17 Arp 2020
As the digital Euro finds its way into France's financial sector, how will the cryptocurrency industry respond to this addition, and what effect will it have on France's CBDC?
A nation-wide digital currency seems to be the focus of many major national banks lately. As France has commenced the testing of a digital euro, what has been done so far, and will the cryptocurrency market be affected? Let's try to find the answers to these questions.
On March 30, the Bank of France published a document revealing it's undertaking a project to develp a central bank digital currency (CBDC) with the purpose of making inter-bank settlements easier. The Bank of France has sent invitations across Europe to institutional, private, as well as individual experts in the field to work on the CBDC project.
France's central bank is to choose 10 applications related to CDBC By July 10, with innovative utility as the criteria for their choice. Interestingly enough, the bank is not exclusive regarding blockchain as the technological solution for CBDC implamentation, other solutions will be given an equal opportunity.
There are three points for the experiment to determine. The first pertains to inter-bank settlements and whether they could be completed effectively with CBDC. Then, the aim is to explore the added benefits of digital currency. Lastly, the understanding of the potential impact of digital currency on financial stability is sought.
As the bank already emphasized multiple times over and over again, this test will remain completely experimental, and only for a short time. The project will be used for interbank transfers only, with the aim of eventually replacing older and obsolete systems, as it wasn't meant for commercial use from the start. The project's results should provide deeper insight into digital currencies, such as the digital euro. The quistion is whether CBDC will be able to fix the obsolete payment systems in the Eurozone, and how will it affect the crypto ecosystem?
The good, the bad and the ugly sides of CBDC The most prominent attribute of the digital currency format is its utility. CBDC can be classified into several classes, with retail and wholesale being used the most. Retail CBDCs are issued by the central bank and, as such, basically represent fiat money in a digital format. What the Bank of France is experimenting with is considered a wholesale CBDC that, like the reserves held by central banks, would only be used for interbank settlements. There is also a hybrid CBDC, which is a combination of the two, with commercial banks also having the right to issue it.
As the chief operating officer of a provider of digital money rails for banks - M10, Martin Nelson stated, the type of CBDC will determine it's utility. The wholesale CBDC has many benefits over current legacy systems, as Nelson says:
“A wholesale CBDC can bring benefits over the incumbent model such as programmability, enablement of cross-border transactions and be a stepping stone to a ‘synthetic CBDC’ (distribution of digital currency to the general public through an intermediary such as a bank or e-money provider).”
As the type of CBDC France is testing is wholesale, introduction of a digital euro of the retail, or even hybrid type seems extremely likely. The CEO and co-founder of LGO, a French institutional crypto exchange, Hugo Renaudin stated that the next logical advancement of the financial system will come through the usage of synthetic CBDCs, emphasizing that “it is extremely important for a central bank to understand where its currency is and who owns it. Today, as it stands, it is almost impossible.”

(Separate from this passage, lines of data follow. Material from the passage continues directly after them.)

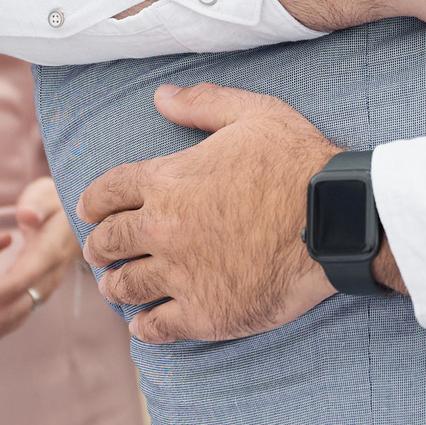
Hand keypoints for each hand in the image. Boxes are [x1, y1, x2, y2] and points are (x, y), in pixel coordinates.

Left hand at [0, 177, 80, 344]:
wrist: (74, 222)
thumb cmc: (56, 203)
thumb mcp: (49, 194)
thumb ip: (38, 203)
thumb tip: (27, 215)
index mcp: (47, 256)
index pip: (16, 283)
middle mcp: (44, 282)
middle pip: (7, 314)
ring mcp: (36, 295)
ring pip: (2, 325)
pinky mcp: (25, 301)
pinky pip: (0, 324)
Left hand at [77, 85, 340, 345]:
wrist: (336, 219)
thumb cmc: (298, 163)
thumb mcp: (253, 114)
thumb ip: (202, 103)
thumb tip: (160, 96)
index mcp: (166, 180)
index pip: (105, 193)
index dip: (93, 202)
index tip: (89, 211)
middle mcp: (162, 229)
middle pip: (108, 242)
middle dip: (99, 246)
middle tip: (100, 252)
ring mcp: (180, 274)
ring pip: (125, 287)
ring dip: (116, 287)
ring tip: (116, 289)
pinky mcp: (204, 313)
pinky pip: (156, 327)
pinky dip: (144, 328)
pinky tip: (142, 326)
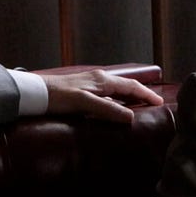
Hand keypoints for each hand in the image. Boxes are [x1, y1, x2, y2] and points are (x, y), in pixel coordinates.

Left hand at [42, 70, 163, 121]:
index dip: (147, 94)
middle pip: (126, 86)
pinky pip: (106, 93)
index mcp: (103, 81)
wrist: (35, 93)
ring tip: (139, 106)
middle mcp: (99, 79)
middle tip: (154, 103)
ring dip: (129, 96)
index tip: (160, 102)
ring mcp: (90, 83)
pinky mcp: (82, 90)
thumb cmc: (58, 97)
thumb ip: (107, 110)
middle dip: (141, 94)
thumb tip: (131, 117)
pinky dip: (116, 99)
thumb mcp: (84, 103)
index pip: (132, 86)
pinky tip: (113, 107)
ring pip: (116, 89)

Renaudin then pointed out the unscalability of fiat currency when referring to a digital dollar proposal in the preliminary version of the coronavirus stimulus bill issued by the United States government:
“The U.S. government is living a logistical nightmare to be able to send checks to millions of Americans as part of their COVID-19 stimulus plan. With programmatic money, such as CBDC, it becomes very straightforward to send money to and collect it from a large amount of people at once.”
The transition to digital fiat will hardly be painless, Renaudin warns. As privacy could be undermined if the implementation of CBDC left out important provisions, governments would then obtain complete information pertaining to the financial affairs of their citizens. Renaudin pointed out that: “They give more control to their issuers who can monitor transactions, balances, debit and credit accounts — potentially at will.”